Fil d'Ariane
Pour son 38e voyage à l’étranger depuis son élection en 2013, le pape François se rend au Kazakhstan. Toujours diminué physiquement, il est arrivé à Nur-Sultan, la capitale du pays, ce 13 septembre pour une visite de trois jours. Ce voyage « sera l’occasion (…) de dialoguer entre frères, animés par le désir commun de paix, dont notre monde a soif », déclarait-il le 11 septembre.
Le jésuite argentin est le deuxième pape à se rendre au Kazakhstan après la visite de Jean Paul II, en septembre 2001. Affaibli depuis plusieurs mois, François a admis au mois de juillet qu’il ne pourrait « plus voyager » au même rythme qu’auparavant, disant devoir « se ménager » ou « penser à la possibilité de se mettre de côté. »
Arrivé peu après 11h15 TU (17h15 heure locale), François, âgé de 85 ans, s’est rendu au palais présidentiel pour s’entretenir avec le président Kassym-Jomart Tokaïev. Il se déplace en fauteuil roulant en raison de ses douleurs au genou. Le souverain pontife a ensuite prononcé un premier discours devant les autorités et le corps diplomatique en début de soirée.
Le 14 septembre, le pape s’exprimera lors de la session plénière du septième Congrès des religions mondiales et traditionnelles avant de célébrer une messe dans l’après-midi. En marge du Congrès, François rencontrera également les responsables religieux en tête-à-tête.
Hasard du calendrier, le président chinois Xi Jinping sera présent à Nur-Sultan le 14 septembre pour son premier voyage à l’étranger depuis la pandémie. Ce déplacement intervient au moment où le Saint-Siège cherche à renouveler un accord historique signé en 2018 avec Pékin.
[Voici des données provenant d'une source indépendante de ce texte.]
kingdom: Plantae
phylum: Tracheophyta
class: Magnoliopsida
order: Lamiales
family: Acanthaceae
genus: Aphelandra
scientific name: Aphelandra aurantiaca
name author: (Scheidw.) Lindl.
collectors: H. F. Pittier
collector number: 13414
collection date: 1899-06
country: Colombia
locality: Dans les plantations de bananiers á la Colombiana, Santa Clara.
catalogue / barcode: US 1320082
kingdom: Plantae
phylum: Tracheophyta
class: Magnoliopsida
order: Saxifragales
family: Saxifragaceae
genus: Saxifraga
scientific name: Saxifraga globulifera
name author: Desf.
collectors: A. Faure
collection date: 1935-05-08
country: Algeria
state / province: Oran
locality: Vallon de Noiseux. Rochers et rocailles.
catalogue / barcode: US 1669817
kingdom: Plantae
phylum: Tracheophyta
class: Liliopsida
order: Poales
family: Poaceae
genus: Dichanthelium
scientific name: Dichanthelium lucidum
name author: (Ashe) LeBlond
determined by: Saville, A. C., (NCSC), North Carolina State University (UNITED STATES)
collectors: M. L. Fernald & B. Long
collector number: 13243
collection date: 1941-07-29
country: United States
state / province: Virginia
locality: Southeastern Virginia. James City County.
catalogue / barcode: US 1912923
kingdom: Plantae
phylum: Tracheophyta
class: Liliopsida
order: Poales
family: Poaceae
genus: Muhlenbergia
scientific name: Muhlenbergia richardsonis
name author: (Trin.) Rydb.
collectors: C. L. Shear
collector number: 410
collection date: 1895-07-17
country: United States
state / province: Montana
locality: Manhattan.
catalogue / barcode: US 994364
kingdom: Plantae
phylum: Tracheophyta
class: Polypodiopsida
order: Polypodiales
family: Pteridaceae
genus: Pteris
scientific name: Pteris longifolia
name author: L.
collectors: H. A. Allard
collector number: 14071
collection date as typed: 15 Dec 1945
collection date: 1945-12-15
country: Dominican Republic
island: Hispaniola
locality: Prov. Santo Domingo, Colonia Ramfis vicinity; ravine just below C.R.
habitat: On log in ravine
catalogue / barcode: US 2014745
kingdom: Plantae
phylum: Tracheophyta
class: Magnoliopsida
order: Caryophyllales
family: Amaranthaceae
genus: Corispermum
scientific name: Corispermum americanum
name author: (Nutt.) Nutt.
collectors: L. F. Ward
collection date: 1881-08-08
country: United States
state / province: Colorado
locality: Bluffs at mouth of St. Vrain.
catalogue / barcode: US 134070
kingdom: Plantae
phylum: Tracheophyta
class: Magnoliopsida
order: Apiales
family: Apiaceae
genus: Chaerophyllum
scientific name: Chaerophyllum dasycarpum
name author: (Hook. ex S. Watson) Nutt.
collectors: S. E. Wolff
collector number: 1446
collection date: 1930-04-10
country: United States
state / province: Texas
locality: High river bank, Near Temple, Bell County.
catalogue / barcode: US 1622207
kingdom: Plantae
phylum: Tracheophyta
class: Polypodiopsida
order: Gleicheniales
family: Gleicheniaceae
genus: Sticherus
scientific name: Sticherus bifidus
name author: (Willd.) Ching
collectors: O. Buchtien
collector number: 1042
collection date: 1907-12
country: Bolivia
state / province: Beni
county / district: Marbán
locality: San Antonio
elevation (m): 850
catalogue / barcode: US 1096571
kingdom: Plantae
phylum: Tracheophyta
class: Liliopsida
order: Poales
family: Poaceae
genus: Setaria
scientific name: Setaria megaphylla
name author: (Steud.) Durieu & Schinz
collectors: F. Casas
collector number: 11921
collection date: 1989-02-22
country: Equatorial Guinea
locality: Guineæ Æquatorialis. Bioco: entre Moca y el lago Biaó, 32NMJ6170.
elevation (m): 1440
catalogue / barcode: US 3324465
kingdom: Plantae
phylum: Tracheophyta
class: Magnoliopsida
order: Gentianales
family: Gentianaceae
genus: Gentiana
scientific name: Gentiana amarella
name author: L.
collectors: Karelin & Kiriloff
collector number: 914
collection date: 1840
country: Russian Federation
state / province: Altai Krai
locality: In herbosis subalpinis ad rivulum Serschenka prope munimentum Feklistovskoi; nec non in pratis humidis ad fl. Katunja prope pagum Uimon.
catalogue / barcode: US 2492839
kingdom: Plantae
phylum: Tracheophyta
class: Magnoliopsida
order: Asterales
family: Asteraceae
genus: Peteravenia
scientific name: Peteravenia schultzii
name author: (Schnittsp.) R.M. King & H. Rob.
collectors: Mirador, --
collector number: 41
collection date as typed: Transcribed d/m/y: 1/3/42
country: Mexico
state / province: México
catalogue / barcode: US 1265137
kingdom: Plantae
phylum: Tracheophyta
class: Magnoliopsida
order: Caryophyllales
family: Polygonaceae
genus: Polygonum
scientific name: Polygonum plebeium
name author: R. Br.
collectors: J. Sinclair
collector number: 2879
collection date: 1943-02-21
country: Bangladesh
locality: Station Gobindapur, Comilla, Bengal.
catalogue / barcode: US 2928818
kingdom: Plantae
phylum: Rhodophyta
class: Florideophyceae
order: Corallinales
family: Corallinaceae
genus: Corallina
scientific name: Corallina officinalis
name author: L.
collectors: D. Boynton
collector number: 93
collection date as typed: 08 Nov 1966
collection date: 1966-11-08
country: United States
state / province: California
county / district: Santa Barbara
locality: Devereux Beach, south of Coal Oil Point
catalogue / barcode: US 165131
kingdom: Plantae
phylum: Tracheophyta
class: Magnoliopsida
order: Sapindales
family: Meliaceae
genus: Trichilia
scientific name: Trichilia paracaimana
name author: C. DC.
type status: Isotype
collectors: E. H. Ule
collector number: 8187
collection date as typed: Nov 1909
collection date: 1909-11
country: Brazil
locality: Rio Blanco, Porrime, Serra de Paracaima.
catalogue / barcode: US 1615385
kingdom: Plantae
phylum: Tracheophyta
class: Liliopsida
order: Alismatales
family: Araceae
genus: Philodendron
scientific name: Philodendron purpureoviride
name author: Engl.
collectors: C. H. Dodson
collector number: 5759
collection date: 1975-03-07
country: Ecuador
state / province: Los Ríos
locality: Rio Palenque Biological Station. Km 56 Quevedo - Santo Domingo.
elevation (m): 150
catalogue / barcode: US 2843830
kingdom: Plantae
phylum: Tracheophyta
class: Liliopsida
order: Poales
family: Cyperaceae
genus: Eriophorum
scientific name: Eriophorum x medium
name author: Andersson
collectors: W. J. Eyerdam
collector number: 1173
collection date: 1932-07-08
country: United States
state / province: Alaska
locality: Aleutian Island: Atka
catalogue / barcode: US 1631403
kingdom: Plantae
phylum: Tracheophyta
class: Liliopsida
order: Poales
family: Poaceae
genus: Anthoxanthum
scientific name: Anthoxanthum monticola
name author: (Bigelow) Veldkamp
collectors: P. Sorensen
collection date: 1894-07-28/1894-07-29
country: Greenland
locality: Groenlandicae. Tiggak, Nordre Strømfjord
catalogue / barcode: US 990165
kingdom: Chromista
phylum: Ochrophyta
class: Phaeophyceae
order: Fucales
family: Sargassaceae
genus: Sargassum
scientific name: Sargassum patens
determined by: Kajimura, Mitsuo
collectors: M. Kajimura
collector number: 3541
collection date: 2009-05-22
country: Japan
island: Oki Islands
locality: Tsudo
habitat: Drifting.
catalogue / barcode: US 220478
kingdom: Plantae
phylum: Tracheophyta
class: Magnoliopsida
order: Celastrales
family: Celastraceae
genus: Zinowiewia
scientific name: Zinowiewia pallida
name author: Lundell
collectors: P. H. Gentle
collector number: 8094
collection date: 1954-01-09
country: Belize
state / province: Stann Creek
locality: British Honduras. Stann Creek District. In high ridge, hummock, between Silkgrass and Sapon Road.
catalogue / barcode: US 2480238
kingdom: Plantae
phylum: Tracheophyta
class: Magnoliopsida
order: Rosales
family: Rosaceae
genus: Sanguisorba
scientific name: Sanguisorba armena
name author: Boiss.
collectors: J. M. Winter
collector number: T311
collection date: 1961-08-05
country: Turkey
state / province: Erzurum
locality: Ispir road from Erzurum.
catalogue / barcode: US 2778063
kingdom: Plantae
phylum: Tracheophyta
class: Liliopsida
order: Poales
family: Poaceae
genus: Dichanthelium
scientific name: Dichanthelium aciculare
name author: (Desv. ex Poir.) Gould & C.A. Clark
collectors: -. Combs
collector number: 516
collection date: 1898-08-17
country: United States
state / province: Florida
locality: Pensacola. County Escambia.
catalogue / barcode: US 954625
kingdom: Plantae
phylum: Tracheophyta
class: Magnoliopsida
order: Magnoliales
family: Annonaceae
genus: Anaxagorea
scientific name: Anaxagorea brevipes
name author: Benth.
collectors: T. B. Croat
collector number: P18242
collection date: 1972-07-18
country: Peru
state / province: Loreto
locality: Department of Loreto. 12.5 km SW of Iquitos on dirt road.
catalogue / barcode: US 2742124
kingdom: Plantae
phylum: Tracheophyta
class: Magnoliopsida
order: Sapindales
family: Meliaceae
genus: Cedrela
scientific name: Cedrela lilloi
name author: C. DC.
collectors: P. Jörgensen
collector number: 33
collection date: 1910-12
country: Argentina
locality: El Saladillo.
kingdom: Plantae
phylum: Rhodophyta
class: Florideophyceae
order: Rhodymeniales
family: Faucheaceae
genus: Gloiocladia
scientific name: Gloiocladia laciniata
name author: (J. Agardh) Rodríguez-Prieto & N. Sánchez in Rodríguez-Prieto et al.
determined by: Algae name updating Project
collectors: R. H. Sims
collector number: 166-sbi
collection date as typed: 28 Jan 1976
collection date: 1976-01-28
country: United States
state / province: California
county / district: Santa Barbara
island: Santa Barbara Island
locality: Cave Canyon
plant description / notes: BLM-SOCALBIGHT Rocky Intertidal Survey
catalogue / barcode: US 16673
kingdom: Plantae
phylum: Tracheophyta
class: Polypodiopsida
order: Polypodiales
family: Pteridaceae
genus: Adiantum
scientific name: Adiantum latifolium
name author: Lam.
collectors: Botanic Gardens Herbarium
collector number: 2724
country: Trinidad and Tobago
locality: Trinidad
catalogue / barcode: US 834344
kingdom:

En effet, le 22 septembre 2018, la Chine et le Saint-Siège signent un accord "provisoire" concernant la nomination des évêques en Chine. Cela met fin à un schisme datant de 1957. Interrogé par des journalistes lors du vol sur une éventuelle rencontre avec le président chinois, le pape a répondu : « De cela je ne sais rien, je n’ai aucune information. » « Je suis toujours prêt à aller en Chine », a-t-il toutefois ajouté.
La présence de Xi Jinping, qui doit rencontrer le lendemain son homologue russe Vladimir Poutine en Ouzbékistan, nourrit également les spéculations quant à une possible action de la diplomatie vaticane sur le conflit en Ukraine. Le pape est tenu à un délicat équilibre entre condamnation d’une guerre « cruelle » et maintien du dialogue avec Moscou.
L’événement le plus attendu du déplacement du pape est le Congrès des religions mondiales et traditionnelles à Nur-Sultan. Une centaine de délégations de 50 pays sont attendues. Le principal absent de ce congrès : le patriarche orthodoxe russe Kirill. Proche soutien de Vladimir Poutine, il a annulé sa participation sans en préciser la raison. Si le pape a dénoncé une guerre « cruelle et insensée » en Ukraine, Kirill, quant à lui, a défendu « l’opération militaire » de Vladimir Poutine et la lutte contre les « ennemis extérieurs et intérieurs » de la Russie.
Redoutée par Kiev, la possible participation de Kirill avait d’abord nourri l’attente d’une nouvelle rencontre avec François, six ans après une entrevue historique à Cuba. Il s’agissait de la première depuis le schisme de 1054 entre les Églises d’Orient et d’Occident. Cependant, la guerre en Ukraine devrait rester l’enjeu majeur de la visite du pape au Kazakhstan. Le pays est une ex-république soviétique et un allié traditionnel de Moscou. Pourtant, il a refusé de soutenir l’invasion de l’Ukraine.
Plus grand pays d’Asie centrale riche en ressources naturelles, le Kazakhstan compte 18,7 millions d’habitants, dont 70% de musulmans sunnites et 26% de chrétiens mais moins de 1% de catholiques. Après son arrivée au pouvoir, Kassym-Jomart Tokaïev a entamé une série de réformes en rupture avec le règne de son autoritaire prédécesseur et mentor, Noursoultan Nazarbaïev. Le pays a cependant été secoué début 2022 par des émeutes meurtrières qui ont brisé son image de stabilité. Les ONG de défense des droits humains continuent d’y dénoncer une répression de toute opposition réelle par les autorités.